Activity
From the entries below, please output exactly the lines starting at the one containing "ožujak 2019" and ending at the one containing "veljača 2018", both included.

⁂

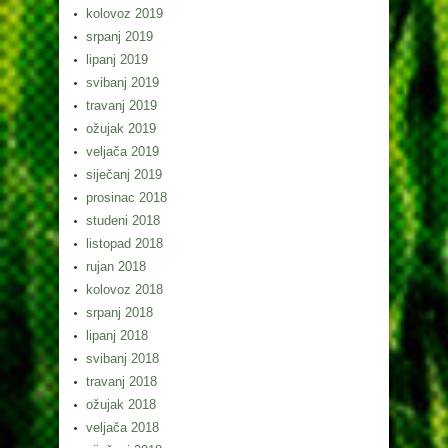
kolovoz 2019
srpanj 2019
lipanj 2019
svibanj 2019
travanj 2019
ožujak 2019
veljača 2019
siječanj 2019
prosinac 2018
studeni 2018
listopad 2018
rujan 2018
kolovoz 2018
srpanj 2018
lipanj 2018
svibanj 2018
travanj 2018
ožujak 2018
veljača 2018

⁂

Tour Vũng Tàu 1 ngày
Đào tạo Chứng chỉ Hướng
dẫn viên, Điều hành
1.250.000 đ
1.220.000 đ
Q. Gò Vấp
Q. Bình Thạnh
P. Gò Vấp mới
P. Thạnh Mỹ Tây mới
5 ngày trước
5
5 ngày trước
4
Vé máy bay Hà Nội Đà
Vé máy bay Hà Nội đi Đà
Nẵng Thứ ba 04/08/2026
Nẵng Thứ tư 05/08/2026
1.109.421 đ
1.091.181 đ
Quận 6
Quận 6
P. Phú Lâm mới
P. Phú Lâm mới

⁂

Exercise response
ožujak 2019
veljača 2019
siječanj 2019
prosinac 2018
studeni 2018
listopad 2018
rujan 2018
kolovoz 2018
srpanj 2018
lipanj 2018
svibanj 2018
travanj 2018
ožujak 2018
veljača 2018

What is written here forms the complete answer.